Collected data
----------
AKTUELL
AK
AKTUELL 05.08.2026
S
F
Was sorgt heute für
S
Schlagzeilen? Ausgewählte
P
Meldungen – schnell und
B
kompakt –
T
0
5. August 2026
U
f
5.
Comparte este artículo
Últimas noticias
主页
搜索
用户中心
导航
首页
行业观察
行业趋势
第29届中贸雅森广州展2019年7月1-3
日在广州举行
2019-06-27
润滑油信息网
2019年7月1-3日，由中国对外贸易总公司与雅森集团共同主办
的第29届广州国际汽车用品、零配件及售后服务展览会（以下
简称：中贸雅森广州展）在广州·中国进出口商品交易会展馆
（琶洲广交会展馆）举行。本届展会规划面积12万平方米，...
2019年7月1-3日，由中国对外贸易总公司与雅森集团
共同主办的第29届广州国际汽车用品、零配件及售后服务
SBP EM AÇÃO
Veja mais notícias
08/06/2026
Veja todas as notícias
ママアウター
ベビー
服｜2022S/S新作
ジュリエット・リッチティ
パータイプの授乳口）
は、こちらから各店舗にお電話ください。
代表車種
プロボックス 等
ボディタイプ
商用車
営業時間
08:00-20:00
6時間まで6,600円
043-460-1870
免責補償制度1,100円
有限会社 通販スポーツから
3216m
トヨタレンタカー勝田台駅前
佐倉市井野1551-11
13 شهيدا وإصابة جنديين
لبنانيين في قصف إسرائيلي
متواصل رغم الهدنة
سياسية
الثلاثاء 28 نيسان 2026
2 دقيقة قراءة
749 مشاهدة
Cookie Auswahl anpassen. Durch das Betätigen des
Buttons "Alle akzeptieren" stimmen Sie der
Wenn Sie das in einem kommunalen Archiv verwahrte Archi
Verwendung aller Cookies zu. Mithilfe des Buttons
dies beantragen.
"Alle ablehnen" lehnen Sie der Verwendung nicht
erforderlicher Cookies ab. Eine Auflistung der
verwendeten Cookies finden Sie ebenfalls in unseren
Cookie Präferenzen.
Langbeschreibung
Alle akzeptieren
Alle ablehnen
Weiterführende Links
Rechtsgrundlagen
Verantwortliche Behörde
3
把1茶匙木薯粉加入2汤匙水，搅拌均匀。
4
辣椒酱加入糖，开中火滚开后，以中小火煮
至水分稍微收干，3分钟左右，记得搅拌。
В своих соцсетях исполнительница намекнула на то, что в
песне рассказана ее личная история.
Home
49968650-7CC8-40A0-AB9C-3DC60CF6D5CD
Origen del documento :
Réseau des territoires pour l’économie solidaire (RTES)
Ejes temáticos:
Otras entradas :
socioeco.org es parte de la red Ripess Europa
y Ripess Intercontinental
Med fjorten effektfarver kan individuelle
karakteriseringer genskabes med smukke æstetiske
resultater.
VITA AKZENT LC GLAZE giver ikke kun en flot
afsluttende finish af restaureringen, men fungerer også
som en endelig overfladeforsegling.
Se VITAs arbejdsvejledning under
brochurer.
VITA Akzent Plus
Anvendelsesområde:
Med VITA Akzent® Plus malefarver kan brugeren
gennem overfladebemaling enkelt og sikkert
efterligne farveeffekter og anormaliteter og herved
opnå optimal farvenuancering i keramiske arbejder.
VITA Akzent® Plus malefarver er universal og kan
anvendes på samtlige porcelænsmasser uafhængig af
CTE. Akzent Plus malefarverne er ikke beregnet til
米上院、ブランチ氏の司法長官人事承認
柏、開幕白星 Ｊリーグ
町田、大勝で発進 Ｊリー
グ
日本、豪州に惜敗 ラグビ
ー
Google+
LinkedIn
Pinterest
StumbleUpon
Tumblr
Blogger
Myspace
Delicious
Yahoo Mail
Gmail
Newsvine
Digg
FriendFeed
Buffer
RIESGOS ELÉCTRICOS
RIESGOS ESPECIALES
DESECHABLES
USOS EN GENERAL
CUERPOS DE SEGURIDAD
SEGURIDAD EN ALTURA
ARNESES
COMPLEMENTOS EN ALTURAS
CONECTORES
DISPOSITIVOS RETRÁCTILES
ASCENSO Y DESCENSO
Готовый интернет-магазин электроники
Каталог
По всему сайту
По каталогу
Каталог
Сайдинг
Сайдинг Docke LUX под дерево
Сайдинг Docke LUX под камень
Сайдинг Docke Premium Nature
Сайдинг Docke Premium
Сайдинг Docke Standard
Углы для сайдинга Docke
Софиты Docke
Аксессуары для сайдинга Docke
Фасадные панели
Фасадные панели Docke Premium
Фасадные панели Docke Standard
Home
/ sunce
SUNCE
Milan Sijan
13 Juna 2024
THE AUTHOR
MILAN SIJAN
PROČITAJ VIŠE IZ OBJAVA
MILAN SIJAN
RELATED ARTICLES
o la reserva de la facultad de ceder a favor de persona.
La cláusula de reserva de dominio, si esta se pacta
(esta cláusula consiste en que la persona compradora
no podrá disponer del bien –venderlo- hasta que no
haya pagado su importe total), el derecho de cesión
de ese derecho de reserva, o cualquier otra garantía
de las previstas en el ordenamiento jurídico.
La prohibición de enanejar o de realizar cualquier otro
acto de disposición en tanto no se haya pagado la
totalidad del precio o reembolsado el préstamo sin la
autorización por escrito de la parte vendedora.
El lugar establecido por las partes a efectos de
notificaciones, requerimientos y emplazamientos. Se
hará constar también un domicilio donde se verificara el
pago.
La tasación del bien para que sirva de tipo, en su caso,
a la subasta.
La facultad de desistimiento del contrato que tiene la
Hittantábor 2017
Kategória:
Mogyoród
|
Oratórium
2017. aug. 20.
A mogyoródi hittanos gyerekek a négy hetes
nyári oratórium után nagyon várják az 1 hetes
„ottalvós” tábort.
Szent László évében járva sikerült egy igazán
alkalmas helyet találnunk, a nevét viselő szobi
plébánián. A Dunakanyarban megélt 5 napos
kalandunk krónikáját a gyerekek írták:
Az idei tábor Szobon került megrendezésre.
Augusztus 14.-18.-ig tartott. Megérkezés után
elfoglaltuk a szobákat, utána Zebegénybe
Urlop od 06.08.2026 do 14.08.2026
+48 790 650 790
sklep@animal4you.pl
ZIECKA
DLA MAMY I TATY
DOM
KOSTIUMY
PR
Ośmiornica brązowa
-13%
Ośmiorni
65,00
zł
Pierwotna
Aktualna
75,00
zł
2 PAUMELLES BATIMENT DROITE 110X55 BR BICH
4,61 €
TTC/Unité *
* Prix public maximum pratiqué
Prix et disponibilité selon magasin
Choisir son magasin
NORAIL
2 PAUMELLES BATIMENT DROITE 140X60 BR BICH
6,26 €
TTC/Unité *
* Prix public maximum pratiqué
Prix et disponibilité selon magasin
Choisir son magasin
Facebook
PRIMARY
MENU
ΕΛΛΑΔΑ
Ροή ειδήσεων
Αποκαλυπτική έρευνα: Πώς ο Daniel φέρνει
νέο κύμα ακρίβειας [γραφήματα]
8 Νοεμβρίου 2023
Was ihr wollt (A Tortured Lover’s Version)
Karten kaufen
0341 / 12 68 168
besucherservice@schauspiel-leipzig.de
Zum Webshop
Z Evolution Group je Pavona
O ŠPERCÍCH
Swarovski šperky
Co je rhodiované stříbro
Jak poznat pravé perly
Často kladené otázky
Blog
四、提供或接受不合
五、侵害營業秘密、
----------
To-do item: Print every line of the rows above with no changes at all.

Response area:
AKTUELL
AK
AKTUELL 05.08.2026
S
F
Was sorgt heute für
S
Schlagzeilen? Ausgewählte
P
Meldungen – schnell und
B
kompakt –
T
0
5. August 2026
U
f
5.
Comparte este artículo
Últimas noticias
主页
搜索
用户中心
导航
首页
行业观察
行业趋势
第29届中贸雅森广州展2019年7月1-3
日在广州举行
2019-06-27
润滑油信息网
2019年7月1-3日，由中国对外贸易总公司与雅森集团共同主办
的第29届广州国际汽车用品、零配件及售后服务展览会（以下
简称：中贸雅森广州展）在广州·中国进出口商品交易会展馆
（琶洲广交会展馆）举行。本届展会规划面积12万平方米，...
2019年7月1-3日，由中国对外贸易总公司与雅森集团
共同主办的第29届广州国际汽车用品、零配件及售后服务
SBP EM AÇÃO
Veja mais notícias
08/06/2026
Veja todas as notícias
ママアウター
ベビー
服｜2022S/S新作
ジュリエット・リッチティ
パータイプの授乳口）
は、こちらから各店舗にお電話ください。
代表車種
プロボックス 等
ボディタイプ
商用車
営業時間
08:00-20:00
6時間まで6,600円
043-460-1870
免責補償制度1,100円
有限会社 通販スポーツから
3216m
トヨタレンタカー勝田台駅前
佐倉市井野1551-11
13 شهيدا وإصابة جنديين
لبنانيين في قصف إسرائيلي
متواصل رغم الهدنة
سياسية
الثلاثاء 28 نيسان 2026
2 دقيقة قراءة
749 مشاهدة
Cookie Auswahl anpassen. Durch das Betätigen des
Buttons "Alle akzeptieren" stimmen Sie der
Wenn Sie das in einem kommunalen Archiv verwahrte Archi
Verwendung aller Cookies zu. Mithilfe des Buttons
dies beantragen.
"Alle ablehnen" lehnen Sie der Verwendung nicht
erforderlicher Cookies ab. Eine Auflistung der
verwendeten Cookies finden Sie ebenfalls in unseren
Cookie Präferenzen.
Langbeschreibung
Alle akzeptieren
Alle ablehnen
Weiterführende Links
Rechtsgrundlagen
Verantwortliche Behörde
3
把1茶匙木薯粉加入2汤匙水，搅拌均匀。
4
辣椒酱加入糖，开中火滚开后，以中小火煮
至水分稍微收干，3分钟左右，记得搅拌。
В своих соцсетях исполнительница намекнула на то, что в
песне рассказана ее личная история.
Home
49968650-7CC8-40A0-AB9C-3DC60CF6D5CD
Origen del documento :
Réseau des territoires pour l’économie solidaire (RTES)
Ejes temáticos:
Otras entradas :
socioeco.org es parte de la red Ripess Europa
y Ripess Intercontinental
Med fjorten effektfarver kan individuelle
karakteriseringer genskabes med smukke æstetiske
resultater.
VITA AKZENT LC GLAZE giver ikke kun en flot
afsluttende finish af restaureringen, men fungerer også
som en endelig overfladeforsegling.
Se VITAs arbejdsvejledning under
brochurer.
VITA Akzent Plus
Anvendelsesområde:
Med VITA Akzent® Plus malefarver kan brugeren
gennem overfladebemaling enkelt og sikkert
efterligne farveeffekter og anormaliteter og herved
opnå optimal farvenuancering i keramiske arbejder.
VITA Akzent® Plus malefarver er universal og kan
anvendes på samtlige porcelænsmasser uafhængig af
CTE. Akzent Plus malefarverne er ikke beregnet til
米上院、ブランチ氏の司法長官人事承認
柏、開幕白星 Ｊリーグ
町田、大勝で発進 Ｊリー
グ
日本、豪州に惜敗 ラグビ
ー
Google+
LinkedIn
Pinterest
StumbleUpon
Tumblr
Blogger
Myspace
Delicious
Yahoo Mail
Gmail
Newsvine
Digg
FriendFeed
Buffer
RIESGOS ELÉCTRICOS
RIESGOS ESPECIALES
DESECHABLES
USOS EN GENERAL
CUERPOS DE SEGURIDAD
SEGURIDAD EN ALTURA
ARNESES
COMPLEMENTOS EN ALTURAS
CONECTORES
DISPOSITIVOS RETRÁCTILES
ASCENSO Y DESCENSO
Готовый интернет-магазин электроники
Каталог
По всему сайту
По каталогу
Каталог
Сайдинг
Сайдинг Docke LUX под дерево
Сайдинг Docke LUX под камень
Сайдинг Docke Premium Nature
Сайдинг Docke Premium
Сайдинг Docke Standard
Углы для сайдинга Docke
Софиты Docke
Аксессуары для сайдинга Docke
Фасадные панели
Фасадные панели Docke Premium
Фасадные панели Docke Standard
Home
/ sunce
SUNCE
Milan Sijan
13 Juna 2024
THE AUTHOR
MILAN SIJAN
PROČITAJ VIŠE IZ OBJAVA
MILAN SIJAN
RELATED ARTICLES
o la reserva de la facultad de ceder a favor de persona.
La cláusula de reserva de dominio, si esta se pacta
(esta cláusula consiste en que la persona compradora
no podrá disponer del bien –venderlo- hasta que no
haya pagado su importe total), el derecho de cesión
de ese derecho de reserva, o cualquier otra garantía
de las previstas en el ordenamiento jurídico.
La prohibición de enanejar o de realizar cualquier otro
acto de disposición en tanto no se haya pagado la
totalidad del precio o reembolsado el préstamo sin la
autorización por escrito de la parte vendedora.
El lugar establecido por las partes a efectos de
notificaciones, requerimientos y emplazamientos. Se
hará constar también un domicilio donde se verificara el
pago.
La tasación del bien para que sirva de tipo, en su caso,
a la subasta.
La facultad de desistimiento del contrato que tiene la
Hittantábor 2017
Kategória:
Mogyoród
|
Oratórium
2017. aug. 20.
A mogyoródi hittanos gyerekek a négy hetes
nyári oratórium után nagyon várják az 1 hetes
„ottalvós” tábort.
Szent László évében járva sikerült egy igazán
alkalmas helyet találnunk, a nevét viselő szobi
plébánián. A Dunakanyarban megélt 5 napos
kalandunk krónikáját a gyerekek írták:
Az idei tábor Szobon került megrendezésre.
Augusztus 14.-18.-ig tartott. Megérkezés után
elfoglaltuk a szobákat, utána Zebegénybe
Urlop od 06.08.2026 do 14.08.2026
+48 790 650 790
sklep@animal4you.pl
ZIECKA
DLA MAMY I TATY
DOM
KOSTIUMY
PR
Ośmiornica brązowa
-13%
Ośmiorni
65,00
zł
Pierwotna
Aktualna
75,00
zł
2 PAUMELLES BATIMENT DROITE 110X55 BR BICH
4,61 €
TTC/Unité *
* Prix public maximum pratiqué
Prix et disponibilité selon magasin
Choisir son magasin
NORAIL
2 PAUMELLES BATIMENT DROITE 140X60 BR BICH
6,26 €
TTC/Unité *
* Prix public maximum pratiqué
Prix et disponibilité selon magasin
Choisir son magasin
Facebook
PRIMARY
MENU
ΕΛΛΑΔΑ
Ροή ειδήσεων
Αποκαλυπτική έρευνα: Πώς ο Daniel φέρνει
νέο κύμα ακρίβειας [γραφήματα]
8 Νοεμβρίου 2023
Was ihr wollt (A Tortured Lover’s Version)
Karten kaufen
0341 / 12 68 168
besucherservice@schauspiel-leipzig.de
Zum Webshop
Z Evolution Group je Pavona
O ŠPERCÍCH
Swarovski šperky
Co je rhodiované stříbro
Jak poznat pravé perly
Často kladené otázky
Blog
四、提供或接受不合
五、侵害營業秘密、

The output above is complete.